Privacy is an issue that stems from the personalized experience. No one would want their private hobbies uploaded for corporate use without their knowledge. One of the great advantages of AI on the PC side is that there is no need to connect to the cloud, so there is no risk of privacy leakage. Our program will only touch the hobby information of the individual user on each PC side.

In this project, we aim to build an end-to-end audio generation model on an AMD Ryzen™ 9 7940HS Processor and its accompanying software, AMD Vitis™ AI, with the powerful PC provided by AMD. The processor of AI-PC can provide powerful arithmetic support and deliver high computing performance. The development software platform provides a developer-friendly environment for building AI solutions on the related AMD GPU hardware. It also supports standard frameworks such as PyTorch and TensorFlow, which is much more convenient for developers to deploy the model.

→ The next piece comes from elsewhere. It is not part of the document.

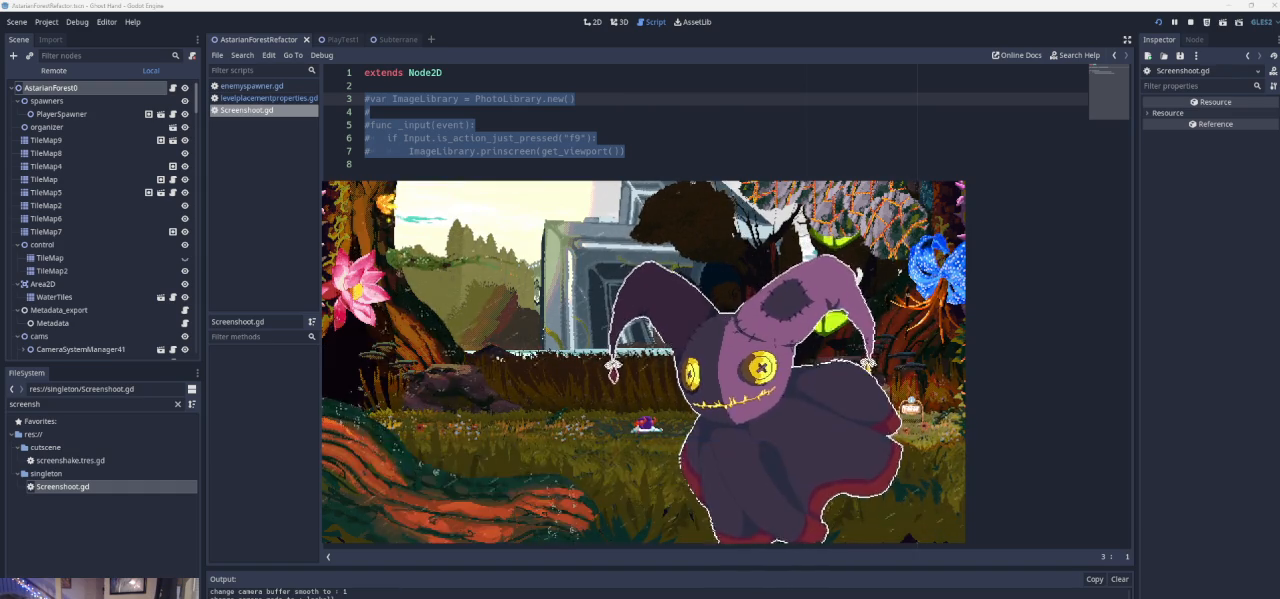
{"buttons": [], "left_stick": "center", "events": [[67, "SQUARE", "down"], [167, "SQUARE", "up"]]}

Music can affect people's mood [1].

Project Overview

Our project is developed as the figure shows:

The overview flow of our project.

The main goal of the project is to alleviate brain fatigue and insomnia through music therapy, so we chose to help users achieve better mental relaxation and sleep quality by generating comfortable music. To achieve this goal, we utilized the principles of music therapy and advanced artificial intelligence techniques, and we chose the WaveNet model, which can generate high-quality audio, as our base modeling framework.

We first deployed the WaveNet model and trained it on the GPU to ensure efficient processing. After obtaining the pre-trained WaveNet model, we tested it with NPU to verify its performance in generating the desired soothing music. Once validation was complete, we deployed the pre-trained models from the GPU to the Ryzen™ AI platform for inference. This deployment allowed for real-time or near real-time generation of music, making it a useful tool for user applications. The resulting audio clips have soothing and comforting properties that can alleviate brain fatigue and insomnia.

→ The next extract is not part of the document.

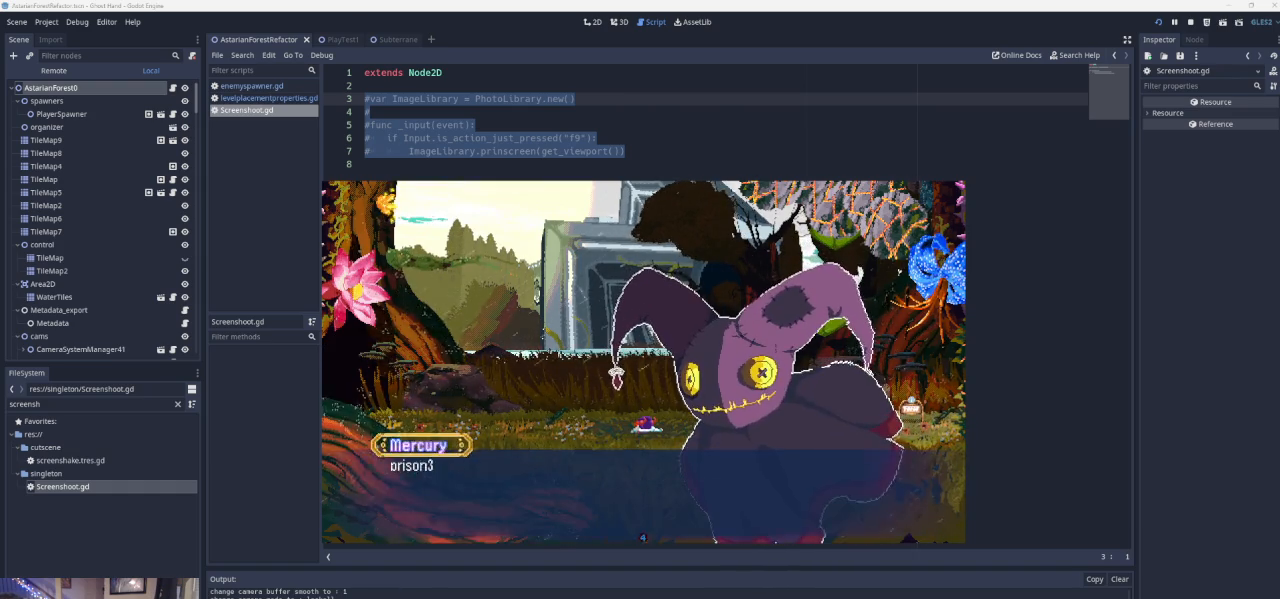
{"buttons": [], "left_stick": "center", "events": [[33, "SQUARE", "down"], [200, "SQUARE", "up"], [267, "SQUARE", "down"], [400, "SQUARE", "up"]]}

The contribution can be summarized as follows:

We propose WhisperWave method that utilizes AI model to generate comforting music based on user preferences. We propose an end-to-end full-process method. In this method, the advantage of WhisperWave is that it can be trained on the GPU to improve accuracy, but also do generation on the NPU to provide the music needed to relax the spirit and the mood, anytime it is needed on a personal PC.
WhisperWave distinguishes itself by aiming to alleviate work-related stress and enhance mental well-being. Unlike traditional AI audio generation systems that mainly consider user preferences without considering the user's immediate mental or emotional state, WhisperWave recognizes the importance of addressing the stress posed by long-time PC usage. By honing in on the needs of this user group, WhisperWave provides effective stress relief and supports mental relaxation, setting it apart from generic AI audio solutions.
WhisperWave supports user personalization. Also, in order to protect user privacy, each PC-based AI has access to only one user's preference data.

Demo

Users can listen to the music in the dataset, select some of their favorites, and record the corresponding numbers.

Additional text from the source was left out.